[Stored items]
-=-=-
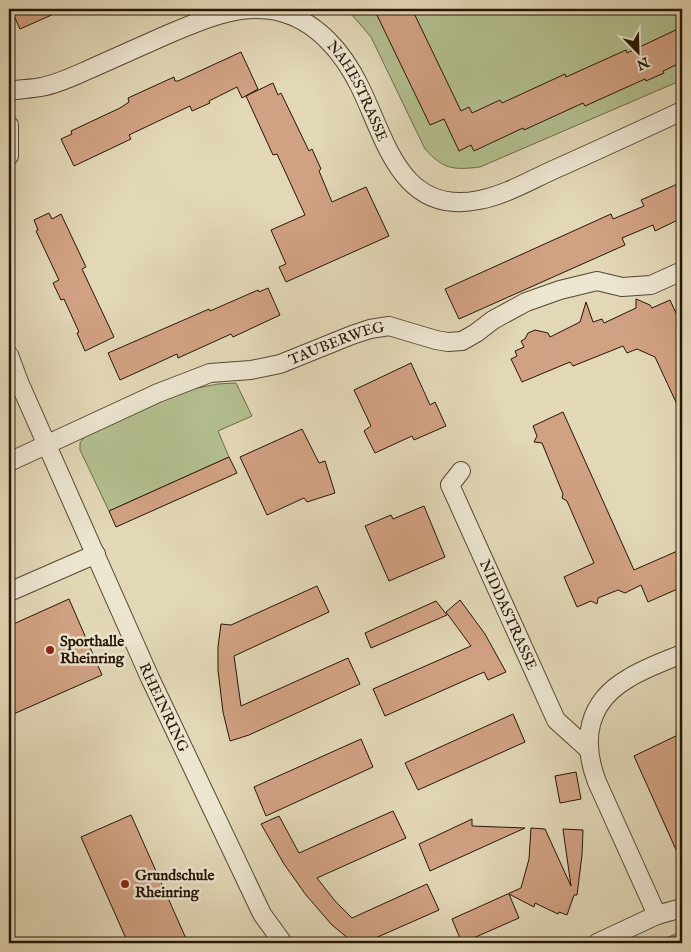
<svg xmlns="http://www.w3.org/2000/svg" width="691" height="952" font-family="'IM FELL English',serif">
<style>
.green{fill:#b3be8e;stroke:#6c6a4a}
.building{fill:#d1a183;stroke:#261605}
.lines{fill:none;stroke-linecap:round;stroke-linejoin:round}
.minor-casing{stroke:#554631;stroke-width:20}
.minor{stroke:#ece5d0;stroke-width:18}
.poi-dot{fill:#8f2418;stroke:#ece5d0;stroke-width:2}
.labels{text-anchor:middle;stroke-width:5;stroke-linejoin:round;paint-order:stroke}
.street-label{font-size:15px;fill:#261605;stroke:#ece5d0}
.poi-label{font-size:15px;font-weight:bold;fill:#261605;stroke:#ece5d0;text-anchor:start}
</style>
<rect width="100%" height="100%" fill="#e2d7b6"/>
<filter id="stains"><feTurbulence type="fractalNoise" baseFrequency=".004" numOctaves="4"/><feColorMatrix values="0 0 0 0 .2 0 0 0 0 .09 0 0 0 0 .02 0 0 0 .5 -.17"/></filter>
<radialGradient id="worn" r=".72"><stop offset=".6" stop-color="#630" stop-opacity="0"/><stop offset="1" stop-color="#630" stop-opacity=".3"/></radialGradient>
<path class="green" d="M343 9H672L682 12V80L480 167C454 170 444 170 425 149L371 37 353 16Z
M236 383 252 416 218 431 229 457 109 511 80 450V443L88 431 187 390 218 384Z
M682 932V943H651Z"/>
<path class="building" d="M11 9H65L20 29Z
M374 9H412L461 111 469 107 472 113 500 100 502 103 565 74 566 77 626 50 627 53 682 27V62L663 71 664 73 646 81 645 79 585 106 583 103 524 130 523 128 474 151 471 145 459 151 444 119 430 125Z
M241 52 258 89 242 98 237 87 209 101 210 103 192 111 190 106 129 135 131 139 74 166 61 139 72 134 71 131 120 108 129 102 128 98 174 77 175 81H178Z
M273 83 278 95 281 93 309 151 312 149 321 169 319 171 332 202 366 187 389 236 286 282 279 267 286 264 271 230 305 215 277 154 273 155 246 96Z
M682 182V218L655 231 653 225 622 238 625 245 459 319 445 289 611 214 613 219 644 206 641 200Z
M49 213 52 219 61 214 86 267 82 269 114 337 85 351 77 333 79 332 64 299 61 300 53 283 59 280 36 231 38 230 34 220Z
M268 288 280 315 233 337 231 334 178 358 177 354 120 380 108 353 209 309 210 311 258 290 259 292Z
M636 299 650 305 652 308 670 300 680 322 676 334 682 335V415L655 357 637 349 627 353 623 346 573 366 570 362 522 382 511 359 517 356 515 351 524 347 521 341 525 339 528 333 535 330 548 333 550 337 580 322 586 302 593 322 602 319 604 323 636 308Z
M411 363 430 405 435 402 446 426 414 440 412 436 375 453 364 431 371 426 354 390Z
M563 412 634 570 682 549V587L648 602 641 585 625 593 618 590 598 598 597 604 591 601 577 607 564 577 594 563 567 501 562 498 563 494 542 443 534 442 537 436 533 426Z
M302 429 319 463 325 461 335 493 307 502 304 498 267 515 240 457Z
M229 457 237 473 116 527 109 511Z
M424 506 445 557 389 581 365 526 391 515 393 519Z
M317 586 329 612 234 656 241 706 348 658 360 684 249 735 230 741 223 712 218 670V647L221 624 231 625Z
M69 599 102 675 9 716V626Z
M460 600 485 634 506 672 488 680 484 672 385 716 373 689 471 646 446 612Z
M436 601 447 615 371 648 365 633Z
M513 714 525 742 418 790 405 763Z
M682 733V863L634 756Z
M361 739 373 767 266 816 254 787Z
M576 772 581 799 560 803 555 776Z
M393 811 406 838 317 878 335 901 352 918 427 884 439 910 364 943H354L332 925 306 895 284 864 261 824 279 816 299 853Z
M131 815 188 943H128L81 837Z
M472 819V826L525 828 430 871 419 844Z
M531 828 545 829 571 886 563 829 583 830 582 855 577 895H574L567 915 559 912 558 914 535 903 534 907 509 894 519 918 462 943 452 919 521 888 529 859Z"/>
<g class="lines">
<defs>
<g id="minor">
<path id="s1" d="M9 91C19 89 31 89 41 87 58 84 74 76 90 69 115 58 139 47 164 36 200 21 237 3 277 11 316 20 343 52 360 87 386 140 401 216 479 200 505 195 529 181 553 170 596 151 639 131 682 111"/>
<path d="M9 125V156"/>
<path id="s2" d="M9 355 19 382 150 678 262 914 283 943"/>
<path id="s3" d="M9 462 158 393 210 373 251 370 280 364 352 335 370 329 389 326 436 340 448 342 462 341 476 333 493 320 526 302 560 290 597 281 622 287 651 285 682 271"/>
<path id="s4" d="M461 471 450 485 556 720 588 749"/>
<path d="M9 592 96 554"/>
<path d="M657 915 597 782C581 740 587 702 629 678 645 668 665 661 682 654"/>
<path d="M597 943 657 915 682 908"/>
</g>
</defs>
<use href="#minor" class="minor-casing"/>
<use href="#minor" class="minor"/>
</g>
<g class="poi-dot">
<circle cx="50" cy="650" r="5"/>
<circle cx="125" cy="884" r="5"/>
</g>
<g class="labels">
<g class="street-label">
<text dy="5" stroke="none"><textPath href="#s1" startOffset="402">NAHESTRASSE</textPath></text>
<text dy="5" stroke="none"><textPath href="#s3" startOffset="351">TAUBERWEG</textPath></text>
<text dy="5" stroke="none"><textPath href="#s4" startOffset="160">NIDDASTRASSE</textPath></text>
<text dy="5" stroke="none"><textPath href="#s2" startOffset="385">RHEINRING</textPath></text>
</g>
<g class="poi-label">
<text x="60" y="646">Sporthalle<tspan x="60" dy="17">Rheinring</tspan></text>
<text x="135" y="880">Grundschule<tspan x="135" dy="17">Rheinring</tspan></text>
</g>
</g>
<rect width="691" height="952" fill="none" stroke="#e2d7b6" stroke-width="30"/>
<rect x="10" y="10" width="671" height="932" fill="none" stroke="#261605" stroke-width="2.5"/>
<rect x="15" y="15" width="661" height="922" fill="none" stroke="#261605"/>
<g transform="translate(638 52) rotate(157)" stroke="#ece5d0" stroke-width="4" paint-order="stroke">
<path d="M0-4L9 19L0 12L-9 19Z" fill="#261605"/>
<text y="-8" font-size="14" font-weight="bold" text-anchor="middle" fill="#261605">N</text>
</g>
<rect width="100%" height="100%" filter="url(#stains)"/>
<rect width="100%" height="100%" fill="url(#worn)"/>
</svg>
-=-=-
Work to complete -> Without including any images, output the data exactly as given.

Response below ->
<svg xmlns="http://www.w3.org/2000/svg" width="691" height="952" font-family="'IM FELL English',serif">
<style>
.green{fill:#b3be8e;stroke:#6c6a4a}
.building{fill:#d1a183;stroke:#261605}
.lines{fill:none;stroke-linecap:round;stroke-linejoin:round}
.minor-casing{stroke:#554631;stroke-width:20}
.minor{stroke:#ece5d0;stroke-width:18}
.poi-dot{fill:#8f2418;stroke:#ece5d0;stroke-width:2}
.labels{text-anchor:middle;stroke-width:5;stroke-linejoin:round;paint-order:stroke}
.street-label{font-size:15px;fill:#261605;stroke:#ece5d0}
.poi-label{font-size:15px;font-weight:bold;fill:#261605;stroke:#ece5d0;text-anchor:start}
</style>
<rect width="100%" height="100%" fill="#e2d7b6"/>
<filter id="stains"><feTurbulence type="fractalNoise" baseFrequency=".004" numOctaves="4"/><feColorMatrix values="0 0 0 0 .2 0 0 0 0 .09 0 0 0 0 .02 0 0 0 .5 -.17"/></filter>
<radialGradient id="worn" r=".72"><stop offset=".6" stop-color="#630" stop-opacity="0"/><stop offset="1" stop-color="#630" stop-opacity=".3"/></radialGradient>
<path class="green" d="M343 9H672L682 12V80L480 167C454 170 444 170 425 149L371 37 353 16Z
M236 383 252 416 218 431 229 457 109 511 80 450V443L88 431 187 390 218 384Z
M682 932V943H651Z"/>
<path class="building" d="M11 9H65L20 29Z
M374 9H412L461 111 469 107 472 113 500 100 502 103 565 74 566 77 626 50 627 53 682 27V62L663 71 664 73 646 81 645 79 585 106 583 103 524 130 523 128 474 151 471 145 459 151 444 119 430 125Z
M241 52 258 89 242 98 237 87 209 101 210 103 192 111 190 106 129 135 131 139 74 166 61 139 72 134 71 131 120 108 129 102 128 98 174 77 175 81H178Z
M273 83 278 95 281 93 309 151 312 149 321 169 319 171 332 202 366 187 389 236 286 282 279 267 286 264 271 230 305 215 277 154 273 155 246 96Z
M682 182V218L655 231 653 225 622 238 625 245 459 319 445 289 611 214 613 219 644 206 641 200Z
M49 213 52 219 61 214 86 267 82 269 114 337 85 351 77 333 79 332 64 299 61 300 53 283 59 280 36 231 38 230 34 220Z
M268 288 280 315 233 337 231 334 178 358 177 354 120 380 108 353 209 309 210 311 258 290 259 292Z
M636 299 650 305 652 308 670 300 680 322 676 334 682 335V415L655 357 637 349 627 353 623 346 573 366 570 362 522 382 511 359 517 356 515 351 524 347 521 341 525 339 528 333 535 330 548 333 550 337 580 322 586 302 593 322 602 319 604 323 636 308Z
M411 363 430 405 435 402 446 426 414 440 412 436 375 453 364 431 371 426 354 390Z
M563 412 634 570 682 549V587L648 602 641 585 625 593 618 590 598 598 597 604 591 601 577 607 564 577 594 563 567 501 562 498 563 494 542 443 534 442 537 436 533 426Z
M302 429 319 463 325 461 335 493 307 502 304 498 267 515 240 457Z
M229 457 237 473 116 527 109 511Z
M424 506 445 557 389 581 365 526 391 515 393 519Z
M317 586 329 612 234 656 241 706 348 658 360 684 249 735 230 741 223 712 218 670V647L221 624 231 625Z
M69 599 102 675 9 716V626Z
M460 600 485 634 506 672 488 680 484 672 385 716 373 689 471 646 446 612Z
M436 601 447 615 371 648 365 633Z
M513 714 525 742 418 790 405 763Z
M682 733V863L634 756Z
M361 739 373 767 266 816 254 787Z
M576 772 581 799 560 803 555 776Z
M393 811 406 838 317 878 335 901 352 918 427 884 439 910 364 943H354L332 925 306 895 284 864 261 824 279 816 299 853Z
M131 815 188 943H128L81 837Z
M472 819V826L525 828 430 871 419 844Z
M531 828 545 829 571 886 563 829 583 830 582 855 577 895H574L567 915 559 912 558 914 535 903 534 907 509 894 519 918 462 943 452 919 521 888 529 859Z"/>
<g class="lines">
<defs>
<g id="minor">
<path id="s1" d="M9 91C19 89 31 89 41 87 58 84 74 76 90 69 115 58 139 47 164 36 200 21 237 3 277 11 316 20 343 52 360 87 386 140 401 216 479 200 505 195 529 181 553 170 596 151 639 131 682 111"/>
<path d="M9 125V156"/>
<path id="s2" d="M9 355 19 382 150 678 262 914 283 943"/>
<path id="s3" d="M9 462 158 393 210 373 251 370 280 364 352 335 370 329 389 326 436 340 448 342 462 341 476 333 493 320 526 302 560 290 597 281 622 287 651 285 682 271"/>
<path id="s4" d="M461 471 450 485 556 720 588 749"/>
<path d="M9 592 96 554"/>
<path d="M657 915 597 782C581 740 587 702 629 678 645 668 665 661 682 654"/>
<path d="M597 943 657 915 682 908"/>
</g>
</defs>
<use href="#minor" class="minor-casing"/>
<use href="#minor" class="minor"/>
</g>
<g class="poi-dot">
<circle cx="50" cy="650" r="5"/>
<circle cx="125" cy="884" r="5"/>
</g>
<g class="labels">
<g class="street-label">
<text dy="5" stroke="none"><textPath href="#s1" startOffset="402">NAHESTRASSE</textPath></text>
<text dy="5" stroke="none"><textPath href="#s3" startOffset="351">TAUBERWEG</textPath></text>
<text dy="5" stroke="none"><textPath href="#s4" startOffset="160">NIDDASTRASSE</textPath></text>
<text dy="5" stroke="none"><textPath href="#s2" startOffset="385">RHEINRING</textPath></text>
</g>
<g class="poi-label">
<text x="60" y="646">Sporthalle<tspan x="60" dy="17">Rheinring</tspan></text>
<text x="135" y="880">Grundschule<tspan x="135" dy="17">Rheinring</tspan></text>
</g>
</g>
<rect width="691" height="952" fill="none" stroke="#e2d7b6" stroke-width="30"/>
<rect x="10" y="10" width="671" height="932" fill="none" stroke="#261605" stroke-width="2.5"/>
<rect x="15" y="15" width="661" height="922" fill="none" stroke="#261605"/>
<g transform="translate(638 52) rotate(157)" stroke="#ece5d0" stroke-width="4" paint-order="stroke">
<path d="M0-4L9 19L0 12L-9 19Z" fill="#261605"/>
<text y="-8" font-size="14" font-weight="bold" text-anchor="middle" fill="#261605">N</text>
</g>
<rect width="100%" height="100%" filter="url(#stains)"/>
<rect width="100%" height="100%" fill="url(#worn)"/>
</svg>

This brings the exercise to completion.